Like previous models, this model is particularly effective for algorithmic description. It is sufficiently strong to solve any of the problems in the class NC and the authors have given DNA algorithms for 3-vertex-colorability problem, Permutations Problem, Hamiltonian Path Problem, the Subgraph isomorphism problem, and the Maximum clique and maximum independent set problem.
There are two general formats in which complex combinatorial sets of DNA molecules may be manipulated.
- in solution ( solution-phase format)
- attached to a surface (solid-phase format)
The solid-phase format possesses many important advantages over the solution-phase format.
- Facilitated sample handling.
With the DNA molecules attached to a support, the experimental manipulations are very simple. They are addition of a solution to the support and removal (washing) to a solution from the support. These steps are readily automated.
- Decreased losses during sample handling
- Reduction of interference between oligonucleotides
- Solid-phase chemistry permits facile purification of the DNA molecules at every step of the process.
6. Pitfalls of DNA Computing
The idea of using DNA to solve computational problems is
certainly intriguing and elegant, and DNA does provide a massive
parallelism far beyond what is available on existing
silicon-based computers.
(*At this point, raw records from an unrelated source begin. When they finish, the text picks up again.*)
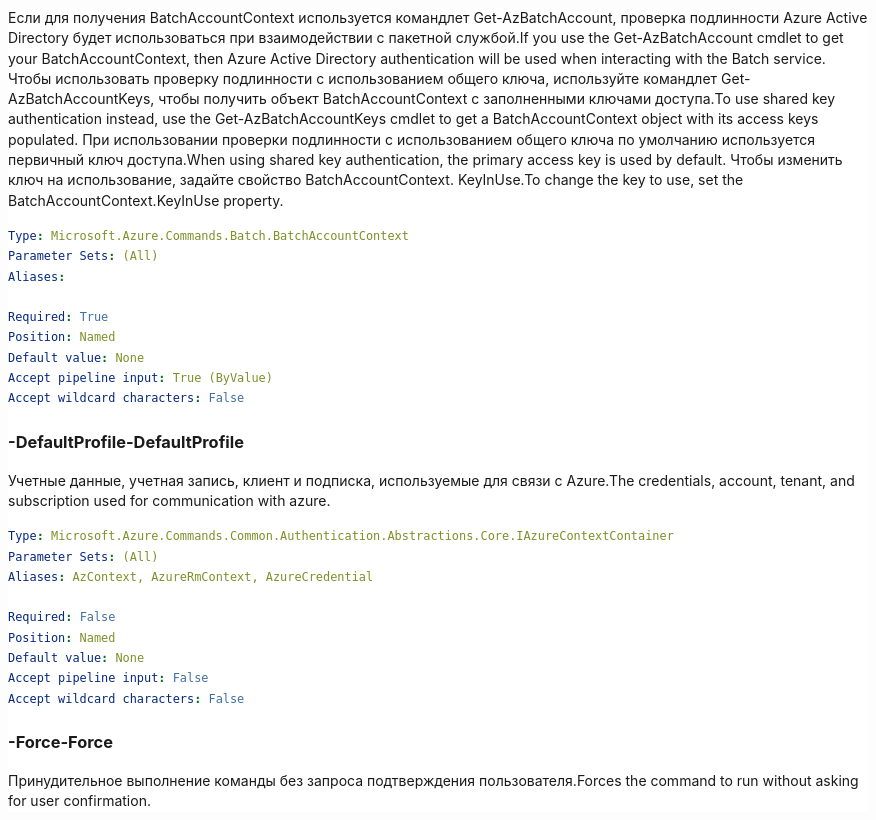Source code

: <span data-ttu-id="9d6a8-121">Если для получения BatchAccountContext используется командлет Get-AzBatchAccount, проверка подлинности Azure Active Directory будет использоваться при взаимодействии с пакетной службой.</span><span class="sxs-lookup"><span data-stu-id="9d6a8-121">If you use the Get-AzBatchAccount cmdlet to get your BatchAccountContext, then Azure Active Directory authentication will be used when interacting with the Batch service.</span></span> <span data-ttu-id="9d6a8-122">Чтобы использовать проверку подлинности с использованием общего ключа, используйте командлет Get-AzBatchAccountKeys, чтобы получить объект BatchAccountContext с заполненными ключами доступа.</span><span class="sxs-lookup"><span data-stu-id="9d6a8-122">To use shared key authentication instead, use the Get-AzBatchAccountKeys cmdlet to get a BatchAccountContext object with its access keys populated.</span></span> <span data-ttu-id="9d6a8-123">При использовании проверки подлинности с использованием общего ключа по умолчанию используется первичный ключ доступа.</span><span class="sxs-lookup"><span data-stu-id="9d6a8-123">When using shared key authentication, the primary access key is used by default.</span></span> <span data-ttu-id="9d6a8-124">Чтобы изменить ключ на использование, задайте свойство BatchAccountContext. KeyInUse.</span><span class="sxs-lookup"><span data-stu-id="9d6a8-124">To change the key to use, set the BatchAccountContext.KeyInUse property.</span></span>

```yaml
Type: Microsoft.Azure.Commands.Batch.BatchAccountContext
Parameter Sets: (All)
Aliases:

Required: True
Position: Named
Default value: None
Accept pipeline input: True (ByValue)
Accept wildcard characters: False
```

### <span data-ttu-id="9d6a8-125">-DefaultProfile</span><span class="sxs-lookup"><span data-stu-id="9d6a8-125">-DefaultProfile</span></span>
<span data-ttu-id="9d6a8-126">Учетные данные, учетная запись, клиент и подписка, используемые для связи с Azure.</span><span class="sxs-lookup"><span data-stu-id="9d6a8-126">The credentials, account, tenant, and subscription used for communication with azure.</span></span>

```yaml
Type: Microsoft.Azure.Commands.Common.Authentication.Abstractions.Core.IAzureContextContainer
Parameter Sets: (All)
Aliases: AzContext, AzureRmContext, AzureCredential

Required: False
Position: Named
Default value: None
Accept pipeline input: False
Accept wildcard characters: False
```

### <span data-ttu-id="9d6a8-127">-Force</span><span class="sxs-lookup"><span data-stu-id="9d6a8-127">-Force</span></span>
<span data-ttu-id="9d6a8-128">Принудительное выполнение команды без запроса подтверждения пользователя.</span><span class="sxs-lookup"><span data-stu-id="9d6a8-128">Forces the command to run without asking for user confirmation.</span></span>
However, there are many technological
hurdles to overcome. We give below one of the huge fundamental
problem to be solved to attain the goal of designing universally
programmable molecular computer.
The fundamental problem is that,
the function of 2n is exponential whether it counts time or
molecules. It has been estimated that Adleman's Hamiltonian path
problem, if enhanced to 50 or 100 cities, would require tons of
DNA. The minimum amount of required DNA for Lipton's SAT method
needs a few grams of DNA molecules for 70 variables. If this is
increased to 100 variables, the minimum DNA requirement of
millions of kilograms.
Thus raw idea of brute-force enumeration is not going to work
beyond modest problem sizes. Thus it is imperative to bring
forth new revolutionary ideas to make this notion of DNA-based
computing to work realistically. Only time and investment will
tell where the initial ideas for DNA computing from those
experts will lead. Many
enhancive ideas have been published but all of them suffer
under this fundamental problem. Hopefully the future molecular
computation methods may bring forth new revolutionary ideas to
overcome this very fundamental as well as significant hurdle
7. The future of DNA Computing
The significance of this research is two-fold: it is the first demonstrable use
of DNA molecules for representing information, and also the first attempt to deal with an
NP-complete problem. But still much more work needs to be done
to develop error-resistant and scalable laboratory
computations. Designing experiments that are likely to be
successful in the laboratory and algorithms that proceed through
polynomial-sized volumes of DNA is the need of the hour. It is
unlikely that DNA computers will be used for tasks like word
processing, but they may ultimately find a niche market for
solving large-scale intractable combinatorial problems. The goal
of automating, miniaturizing and integrating them into a
general-purpose desktop DNA computer may take much longer time.